[image: Mic Drop]
Since there are millions of files (with sizes from 1mb to 15mb), I would
like to store them in a sequence file. How do I store the location of each
of these files in HBase?
I see lots blogs and books talking about storing large files on HDFS and
storing file paths on HBase. But, I don't see any real examples. I was
wondering if anybody implemented this in production.
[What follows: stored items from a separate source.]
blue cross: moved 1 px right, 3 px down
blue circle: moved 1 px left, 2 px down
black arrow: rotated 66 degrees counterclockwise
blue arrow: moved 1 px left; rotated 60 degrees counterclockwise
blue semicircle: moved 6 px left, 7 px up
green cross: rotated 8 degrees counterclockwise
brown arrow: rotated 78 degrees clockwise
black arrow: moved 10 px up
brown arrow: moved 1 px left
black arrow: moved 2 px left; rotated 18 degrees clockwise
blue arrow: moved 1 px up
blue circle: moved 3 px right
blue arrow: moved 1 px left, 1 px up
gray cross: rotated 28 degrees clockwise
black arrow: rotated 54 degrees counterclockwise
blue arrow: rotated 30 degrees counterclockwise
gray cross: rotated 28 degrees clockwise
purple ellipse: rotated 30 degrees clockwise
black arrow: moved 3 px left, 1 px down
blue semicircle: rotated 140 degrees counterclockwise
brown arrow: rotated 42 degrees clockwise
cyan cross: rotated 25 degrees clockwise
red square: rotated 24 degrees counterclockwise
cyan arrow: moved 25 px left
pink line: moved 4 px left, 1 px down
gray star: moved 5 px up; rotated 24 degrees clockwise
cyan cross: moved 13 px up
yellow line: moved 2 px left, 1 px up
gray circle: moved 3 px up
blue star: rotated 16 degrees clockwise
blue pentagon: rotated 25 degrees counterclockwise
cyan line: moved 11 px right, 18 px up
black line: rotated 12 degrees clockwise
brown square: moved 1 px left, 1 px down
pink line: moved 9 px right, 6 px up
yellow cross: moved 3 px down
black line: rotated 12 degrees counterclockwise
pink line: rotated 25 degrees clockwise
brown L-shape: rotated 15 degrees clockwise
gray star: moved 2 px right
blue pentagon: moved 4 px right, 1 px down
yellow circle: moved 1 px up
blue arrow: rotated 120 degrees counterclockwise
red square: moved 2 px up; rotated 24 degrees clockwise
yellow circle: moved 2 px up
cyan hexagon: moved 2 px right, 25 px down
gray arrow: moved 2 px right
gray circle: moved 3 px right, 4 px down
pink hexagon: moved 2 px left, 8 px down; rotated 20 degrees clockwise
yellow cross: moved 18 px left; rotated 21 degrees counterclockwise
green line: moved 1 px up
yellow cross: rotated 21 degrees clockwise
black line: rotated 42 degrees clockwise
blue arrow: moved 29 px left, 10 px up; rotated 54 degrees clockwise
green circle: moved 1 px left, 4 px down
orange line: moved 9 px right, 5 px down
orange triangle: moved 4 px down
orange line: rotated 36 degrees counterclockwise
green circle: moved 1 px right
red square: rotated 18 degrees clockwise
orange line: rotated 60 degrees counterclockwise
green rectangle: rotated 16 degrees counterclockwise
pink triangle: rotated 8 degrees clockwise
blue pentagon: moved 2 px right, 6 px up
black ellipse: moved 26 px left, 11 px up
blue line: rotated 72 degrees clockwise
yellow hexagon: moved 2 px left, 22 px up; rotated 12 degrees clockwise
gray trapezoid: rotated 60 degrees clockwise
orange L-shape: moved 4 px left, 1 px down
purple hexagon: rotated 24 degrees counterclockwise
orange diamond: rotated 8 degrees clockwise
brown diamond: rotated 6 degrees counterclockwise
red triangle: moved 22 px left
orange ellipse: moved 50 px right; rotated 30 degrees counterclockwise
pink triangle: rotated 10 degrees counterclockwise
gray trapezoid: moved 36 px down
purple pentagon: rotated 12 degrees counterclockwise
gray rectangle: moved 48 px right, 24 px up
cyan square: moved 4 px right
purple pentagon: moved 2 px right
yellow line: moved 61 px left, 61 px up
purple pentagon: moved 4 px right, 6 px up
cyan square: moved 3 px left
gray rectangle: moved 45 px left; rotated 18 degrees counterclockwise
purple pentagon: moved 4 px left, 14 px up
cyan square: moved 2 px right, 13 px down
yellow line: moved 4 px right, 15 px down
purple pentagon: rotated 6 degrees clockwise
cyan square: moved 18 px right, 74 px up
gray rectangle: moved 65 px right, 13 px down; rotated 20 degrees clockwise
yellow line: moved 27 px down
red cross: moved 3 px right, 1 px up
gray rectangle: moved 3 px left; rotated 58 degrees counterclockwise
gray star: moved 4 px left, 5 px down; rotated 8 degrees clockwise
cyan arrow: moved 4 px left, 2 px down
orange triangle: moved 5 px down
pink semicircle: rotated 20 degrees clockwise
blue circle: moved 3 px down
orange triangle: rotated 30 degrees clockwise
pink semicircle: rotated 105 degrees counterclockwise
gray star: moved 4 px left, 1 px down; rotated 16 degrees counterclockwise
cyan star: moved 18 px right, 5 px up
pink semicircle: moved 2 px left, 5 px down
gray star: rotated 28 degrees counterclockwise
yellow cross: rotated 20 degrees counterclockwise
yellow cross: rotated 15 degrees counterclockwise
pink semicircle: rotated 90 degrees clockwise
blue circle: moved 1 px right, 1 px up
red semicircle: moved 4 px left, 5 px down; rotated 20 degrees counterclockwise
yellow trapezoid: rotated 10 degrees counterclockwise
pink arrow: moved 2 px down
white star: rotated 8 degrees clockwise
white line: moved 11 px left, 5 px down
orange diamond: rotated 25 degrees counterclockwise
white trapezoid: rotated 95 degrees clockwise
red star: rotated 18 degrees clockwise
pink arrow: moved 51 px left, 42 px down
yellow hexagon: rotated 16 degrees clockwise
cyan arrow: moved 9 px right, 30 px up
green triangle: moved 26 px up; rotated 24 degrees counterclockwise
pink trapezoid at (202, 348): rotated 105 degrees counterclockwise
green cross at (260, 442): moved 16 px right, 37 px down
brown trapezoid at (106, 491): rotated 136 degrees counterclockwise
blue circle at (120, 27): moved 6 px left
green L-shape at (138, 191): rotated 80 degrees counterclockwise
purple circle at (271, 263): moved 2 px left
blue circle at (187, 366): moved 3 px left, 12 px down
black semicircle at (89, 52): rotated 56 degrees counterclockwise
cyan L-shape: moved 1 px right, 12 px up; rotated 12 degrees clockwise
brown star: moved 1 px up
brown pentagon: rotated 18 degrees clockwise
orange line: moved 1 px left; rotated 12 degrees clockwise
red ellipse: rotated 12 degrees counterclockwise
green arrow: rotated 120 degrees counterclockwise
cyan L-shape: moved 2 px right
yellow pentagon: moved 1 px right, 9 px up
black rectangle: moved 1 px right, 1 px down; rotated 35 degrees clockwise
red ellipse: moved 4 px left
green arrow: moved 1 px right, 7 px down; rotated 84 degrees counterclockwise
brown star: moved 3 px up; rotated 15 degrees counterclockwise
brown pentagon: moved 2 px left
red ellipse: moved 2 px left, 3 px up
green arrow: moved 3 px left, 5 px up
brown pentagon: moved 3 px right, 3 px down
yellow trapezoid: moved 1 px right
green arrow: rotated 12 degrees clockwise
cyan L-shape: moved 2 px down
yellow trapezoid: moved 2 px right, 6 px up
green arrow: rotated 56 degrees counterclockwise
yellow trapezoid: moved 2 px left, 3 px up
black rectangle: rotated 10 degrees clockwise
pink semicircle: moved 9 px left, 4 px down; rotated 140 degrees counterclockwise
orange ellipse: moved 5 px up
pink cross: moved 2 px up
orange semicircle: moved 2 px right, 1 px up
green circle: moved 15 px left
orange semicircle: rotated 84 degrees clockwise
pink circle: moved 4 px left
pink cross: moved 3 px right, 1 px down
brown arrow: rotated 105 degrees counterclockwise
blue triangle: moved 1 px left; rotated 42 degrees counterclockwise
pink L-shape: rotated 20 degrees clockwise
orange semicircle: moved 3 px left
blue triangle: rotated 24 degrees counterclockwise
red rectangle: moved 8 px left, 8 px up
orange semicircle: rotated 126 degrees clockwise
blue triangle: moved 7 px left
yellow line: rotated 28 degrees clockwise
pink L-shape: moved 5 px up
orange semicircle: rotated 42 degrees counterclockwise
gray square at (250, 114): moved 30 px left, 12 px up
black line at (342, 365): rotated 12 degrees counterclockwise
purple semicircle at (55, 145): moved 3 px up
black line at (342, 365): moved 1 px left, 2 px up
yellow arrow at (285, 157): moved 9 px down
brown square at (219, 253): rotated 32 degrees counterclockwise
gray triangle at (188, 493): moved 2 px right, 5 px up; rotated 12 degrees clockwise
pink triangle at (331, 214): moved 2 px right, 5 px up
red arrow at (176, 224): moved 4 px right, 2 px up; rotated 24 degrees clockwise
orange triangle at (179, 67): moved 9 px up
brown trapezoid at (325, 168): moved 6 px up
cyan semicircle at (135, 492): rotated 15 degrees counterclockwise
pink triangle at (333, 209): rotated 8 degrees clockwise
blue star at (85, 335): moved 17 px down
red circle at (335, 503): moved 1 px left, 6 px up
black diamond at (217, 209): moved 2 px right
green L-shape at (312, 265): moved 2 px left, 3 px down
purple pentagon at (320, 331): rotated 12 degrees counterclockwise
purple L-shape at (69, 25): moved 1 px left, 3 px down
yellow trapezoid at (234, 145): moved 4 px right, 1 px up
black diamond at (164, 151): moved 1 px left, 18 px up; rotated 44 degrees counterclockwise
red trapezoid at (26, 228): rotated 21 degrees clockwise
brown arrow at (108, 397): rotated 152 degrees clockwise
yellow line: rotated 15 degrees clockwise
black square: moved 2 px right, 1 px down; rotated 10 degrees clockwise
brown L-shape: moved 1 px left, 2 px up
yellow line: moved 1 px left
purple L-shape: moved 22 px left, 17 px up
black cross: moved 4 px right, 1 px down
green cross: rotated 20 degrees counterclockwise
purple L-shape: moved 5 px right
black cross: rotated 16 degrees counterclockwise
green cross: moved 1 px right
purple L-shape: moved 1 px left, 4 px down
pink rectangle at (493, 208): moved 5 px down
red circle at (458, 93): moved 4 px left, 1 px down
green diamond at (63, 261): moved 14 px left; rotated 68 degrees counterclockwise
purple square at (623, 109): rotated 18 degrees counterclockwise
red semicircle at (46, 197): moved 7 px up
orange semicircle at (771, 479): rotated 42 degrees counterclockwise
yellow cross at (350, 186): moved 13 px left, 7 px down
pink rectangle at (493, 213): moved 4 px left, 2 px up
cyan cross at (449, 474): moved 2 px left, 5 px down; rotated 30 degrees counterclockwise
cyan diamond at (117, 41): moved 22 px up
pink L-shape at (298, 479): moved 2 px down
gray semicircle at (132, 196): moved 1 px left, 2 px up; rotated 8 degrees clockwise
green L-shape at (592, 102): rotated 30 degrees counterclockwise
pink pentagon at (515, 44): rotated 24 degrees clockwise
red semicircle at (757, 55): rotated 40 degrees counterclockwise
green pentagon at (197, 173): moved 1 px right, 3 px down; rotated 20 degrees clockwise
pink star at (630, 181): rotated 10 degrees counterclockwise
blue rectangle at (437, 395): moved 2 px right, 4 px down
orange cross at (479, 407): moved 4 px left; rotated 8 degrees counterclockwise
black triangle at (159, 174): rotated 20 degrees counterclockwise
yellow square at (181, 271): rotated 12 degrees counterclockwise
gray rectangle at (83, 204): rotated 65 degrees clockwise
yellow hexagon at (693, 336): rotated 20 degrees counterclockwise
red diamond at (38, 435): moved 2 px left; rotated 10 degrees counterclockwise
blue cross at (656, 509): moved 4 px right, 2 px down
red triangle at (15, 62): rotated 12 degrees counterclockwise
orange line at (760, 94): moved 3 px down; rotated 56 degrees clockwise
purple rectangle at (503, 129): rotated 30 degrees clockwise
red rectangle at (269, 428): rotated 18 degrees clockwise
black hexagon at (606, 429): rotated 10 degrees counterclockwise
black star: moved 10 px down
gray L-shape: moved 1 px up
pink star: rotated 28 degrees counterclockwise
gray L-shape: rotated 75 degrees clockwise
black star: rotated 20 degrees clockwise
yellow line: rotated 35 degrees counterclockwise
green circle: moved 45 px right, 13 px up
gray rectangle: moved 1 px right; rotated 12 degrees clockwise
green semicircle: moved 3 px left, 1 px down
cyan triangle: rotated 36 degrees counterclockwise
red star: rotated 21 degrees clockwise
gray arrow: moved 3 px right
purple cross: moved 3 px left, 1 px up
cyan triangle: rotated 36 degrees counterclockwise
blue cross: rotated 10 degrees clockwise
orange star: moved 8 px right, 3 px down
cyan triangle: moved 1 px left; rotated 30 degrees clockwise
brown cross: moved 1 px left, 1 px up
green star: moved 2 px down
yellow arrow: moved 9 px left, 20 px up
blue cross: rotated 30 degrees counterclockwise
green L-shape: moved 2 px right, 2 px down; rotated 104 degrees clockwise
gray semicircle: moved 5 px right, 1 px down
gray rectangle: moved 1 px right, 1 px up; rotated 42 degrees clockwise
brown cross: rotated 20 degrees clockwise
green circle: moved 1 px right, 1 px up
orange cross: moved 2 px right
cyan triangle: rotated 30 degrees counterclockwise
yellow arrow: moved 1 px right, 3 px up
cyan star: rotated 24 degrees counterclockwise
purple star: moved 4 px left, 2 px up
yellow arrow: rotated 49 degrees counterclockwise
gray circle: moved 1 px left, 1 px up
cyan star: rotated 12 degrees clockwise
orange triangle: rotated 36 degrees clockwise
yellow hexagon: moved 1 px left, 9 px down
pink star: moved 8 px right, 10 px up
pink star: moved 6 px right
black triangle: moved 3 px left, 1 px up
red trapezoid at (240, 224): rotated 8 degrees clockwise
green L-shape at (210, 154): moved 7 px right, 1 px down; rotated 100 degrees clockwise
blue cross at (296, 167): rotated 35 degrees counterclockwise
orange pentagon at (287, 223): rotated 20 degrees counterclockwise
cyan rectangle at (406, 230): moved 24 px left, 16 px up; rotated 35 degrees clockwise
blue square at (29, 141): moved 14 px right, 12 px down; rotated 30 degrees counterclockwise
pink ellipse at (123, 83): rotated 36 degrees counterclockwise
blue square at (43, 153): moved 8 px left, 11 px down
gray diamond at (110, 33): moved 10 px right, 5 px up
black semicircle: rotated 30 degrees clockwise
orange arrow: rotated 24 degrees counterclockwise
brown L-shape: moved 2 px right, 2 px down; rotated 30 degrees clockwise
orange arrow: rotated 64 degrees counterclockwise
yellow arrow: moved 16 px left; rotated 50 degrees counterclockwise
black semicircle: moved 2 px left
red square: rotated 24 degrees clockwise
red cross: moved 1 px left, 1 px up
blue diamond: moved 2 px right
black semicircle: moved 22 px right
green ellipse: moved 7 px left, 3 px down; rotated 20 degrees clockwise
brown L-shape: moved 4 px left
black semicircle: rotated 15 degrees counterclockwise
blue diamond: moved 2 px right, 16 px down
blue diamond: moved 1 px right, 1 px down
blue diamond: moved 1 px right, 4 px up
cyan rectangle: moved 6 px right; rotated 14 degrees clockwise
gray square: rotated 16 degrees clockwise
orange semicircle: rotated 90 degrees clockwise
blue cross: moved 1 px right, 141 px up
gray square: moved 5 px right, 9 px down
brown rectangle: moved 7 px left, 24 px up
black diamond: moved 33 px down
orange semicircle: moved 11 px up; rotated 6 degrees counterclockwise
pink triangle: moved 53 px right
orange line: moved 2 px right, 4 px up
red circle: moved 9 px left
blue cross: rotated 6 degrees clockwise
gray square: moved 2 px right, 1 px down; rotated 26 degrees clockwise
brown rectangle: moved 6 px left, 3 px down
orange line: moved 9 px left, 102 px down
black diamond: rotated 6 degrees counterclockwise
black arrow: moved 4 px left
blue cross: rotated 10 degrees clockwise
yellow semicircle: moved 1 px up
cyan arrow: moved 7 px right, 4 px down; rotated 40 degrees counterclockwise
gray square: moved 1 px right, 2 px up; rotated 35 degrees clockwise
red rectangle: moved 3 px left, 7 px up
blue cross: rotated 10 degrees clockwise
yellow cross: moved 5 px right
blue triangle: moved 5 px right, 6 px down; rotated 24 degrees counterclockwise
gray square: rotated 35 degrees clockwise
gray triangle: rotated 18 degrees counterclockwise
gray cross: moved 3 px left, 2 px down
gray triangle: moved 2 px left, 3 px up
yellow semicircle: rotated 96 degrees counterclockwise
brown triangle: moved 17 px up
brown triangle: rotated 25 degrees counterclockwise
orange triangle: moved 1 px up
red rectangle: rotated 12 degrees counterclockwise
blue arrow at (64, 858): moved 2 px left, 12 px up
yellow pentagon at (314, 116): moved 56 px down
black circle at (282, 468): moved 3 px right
Looking forward for reply from the community experts. Thanks.
Regards,
Arun
On Sun, Feb 21, 2016 at 10:30 AM, Ted Yu <yuzhihong@gmail.com> wrote:
> For #1, please take a look
> at
> hadoop-hdfs-project/hadoop-hdfs-client/src/main/java/org/apache/hadoop/hdfs/DFSClient.java
>
> e.g. the following methods:
>
> public DFSInputStream open(String src) throws IOException {
>
> public HdfsDataOutputStream append(final String src, final int
> buffersize,
>
> EnumSet<CreateFlag> flag, final Progressable progress,
>
> final FileSystem.Statistics statistics) throws IOException {
>
>
> Cheers
>
> On Wed, Feb 17, 2016 at 3:40 PM, Arun Patel <arunp.bigdata@gmail.com>
> wrote:
>
> > I would like to store large documents (over 100 MB) on HDFS and insert
> > metadata in HBase.
> >
> > 1) Users will use HBase REST API for PUT and GET requests for storing and
> > retrieving documents. In this case, how to PUT and GET documents to/from
> > HDFS?What are the recommended ways for storing and accessing document
> > to/from HDFS that provides optimum performance?
> >
> > Can you please share any sample code? or a Github project?
> >
> > 2) What are the performance issues I need to know?
> >
> > Regards,
> > Arun
> >
>
|